Friday, 31 January 2014

Visit with Michael Tayler a fellow Nuffield scholar

I caught up with Michael who did his Nuffield last year on future arable technologies, which is similar to my study so I was keen learn about his findings and see his farming operation. Michael farms with his brother and father, near Winchester in Canterbury. They grow wheat, barley, ryegrass, potatoes, carrots and forage maize, across their 800 ha farm.
The carrots are grown for juice for the Japanese market. Michael formed a joint venture company with another local grower Pyegroup and setup a carrot washing business, and washes 30,000T per year. The carrots can yield up to 110T/ha during the winter, and are much bigger than normal carrots. The whole process can be seen on a youtube video, Carrot Washing.

Irrigating Carrots

Michael also grows potatoes and has a contract with Bluebird foods to supply chipping potatoes from the south island to the north island, as and when required. The inclusion of the carrots and potatoes in the rotation spreads the workload out throughout the year and means that a small experienced team of full time employees are kept busy year round. Not all the land is irrigated, the dryland block has been growing continuous wheat and yielding 9-10T/ha, whereas irrigated wheat yields 11-12T/ha. Some of their land used to be a traditional sheep and beef farm, which has now been converted to cropping and irrigation added, the transformation is stark.

A traditional grass paddock without irrigation

A next door field of wheat with irrigation

The new block of land has only been converted from sheep production for 8 years and is right up to the coast, and now with irrigation is capable of growing roots, cereal and forage crops, just add water at the correct time.
The edge of Michael's farm!

The other side of the tree line to the field of potatoes, is the pacific ocean, which is reclaiming the land at a rate of 30cm per year. One day Michael hopes to meet his neighbours in Chile the otherside of the ocean!

 Grass seed delivery

We took a load of Grass seed to the local seed plant in Timaru in the morning. The grass seed will be dressed and either used for the domestic market or exported as are many of New Zealand's crops. All the produce from the farm is moved by trucks, including potatoes and carrots off the paddocks either to store or direct to the consumer. It would be impossible to run trucks alongside potato and carrot harvesters in the conditions we have experienced in the last couple of seasons!

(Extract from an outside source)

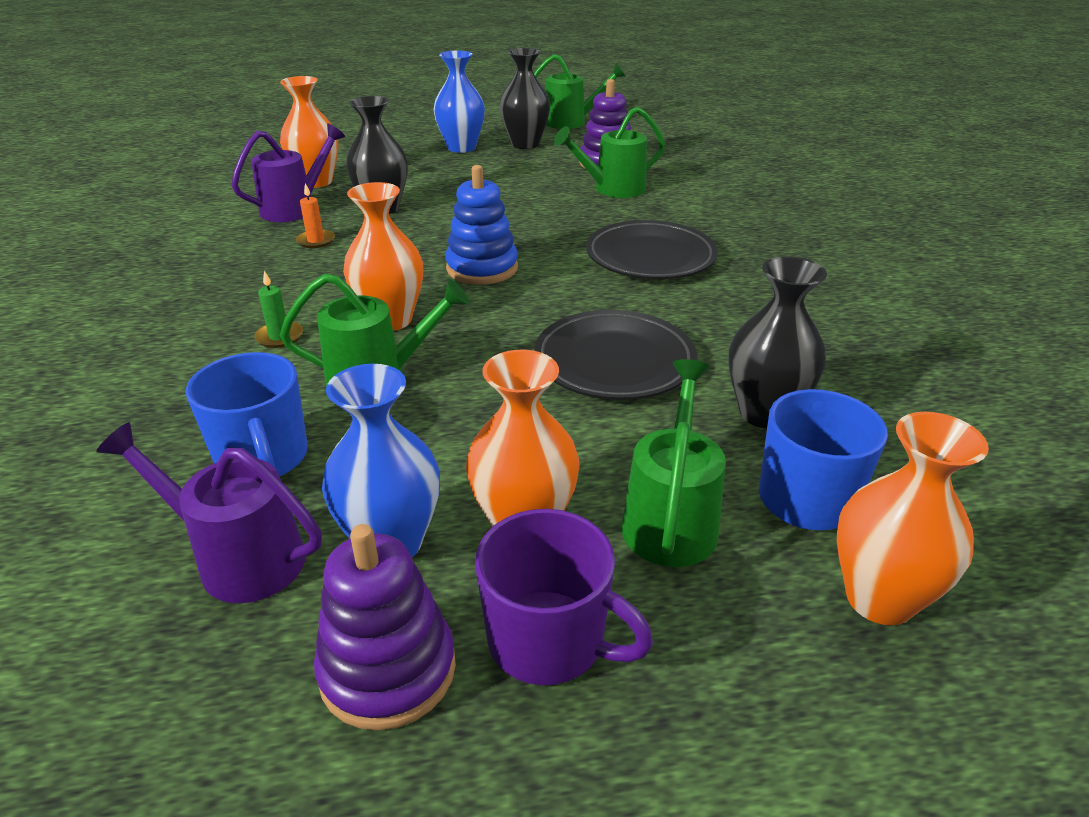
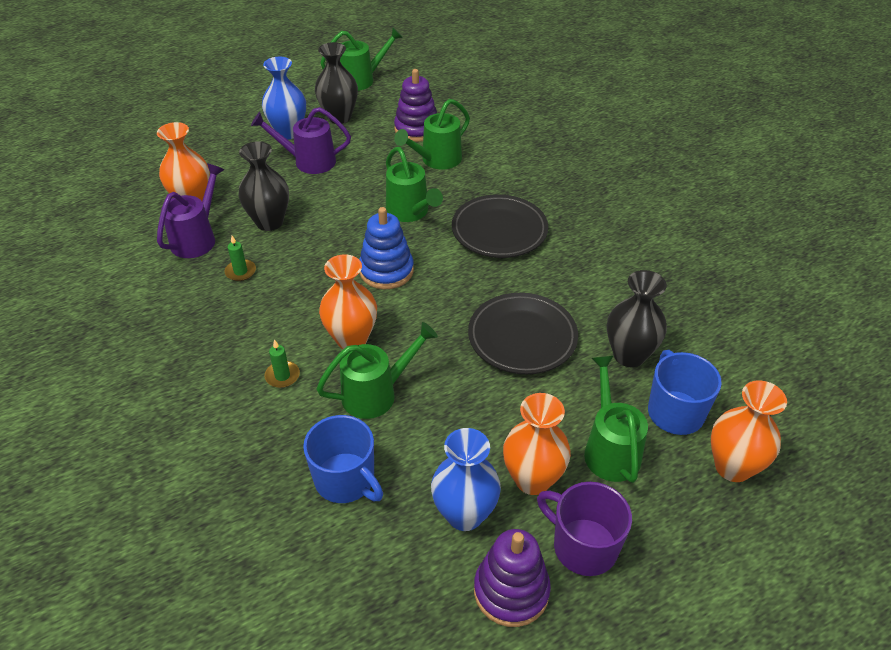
camera: 20 degrees left, 10 degrees up
purple watering can [96,422,322,603] -> purple watering can moved to [251,107,351,174]
orange candle [296,183,335,248] -> green candle [224,236,256,281]
purple mug [475,509,653,685] -> purple mug turned 150 degrees counterclockwise [537,482,632,576]
none -> green watering can [386,147,443,222]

Forage Maize, No Genetic Modification in this Paddock!

Forage maize is also grown to supply dairy farmers, it is sold by the Kg of dry matter. This is different to the UK, in that most dairy farmers grow their own forage or rent land off other farmers to grow forage on. Whereas NZ dairy farmers get better returns from using all their available land to grow grass for the pastoral system. Selling a crop by yield as opposed to an acreage basis seems a much better way for all parties involved. This a good example of how arable and dairy farms can work together, and could be done more in the UK. The distinction between an arable farmer and a diary farmer is getting blurred in NZ, as many arable farmers will have an interest in a diary business, the Taylors included. Simply because dairying in NZ is the most profitable sector currently, and everyone was a piece of the action.
Michael along with 3 other farmers were expecting delivery of a Veris Electro-conductivity machine with on the go pH measuring capabilities. Initially the farmers are going to use the machine themselves to learn its capabilities and map the soil variability on there land, then will offer a service to other farmers in the area.  

The Taylors, Michael and Sally with Sam, William and Henry

Thanks for a great visit, and looking after me, I hope to see you in the UK in the future.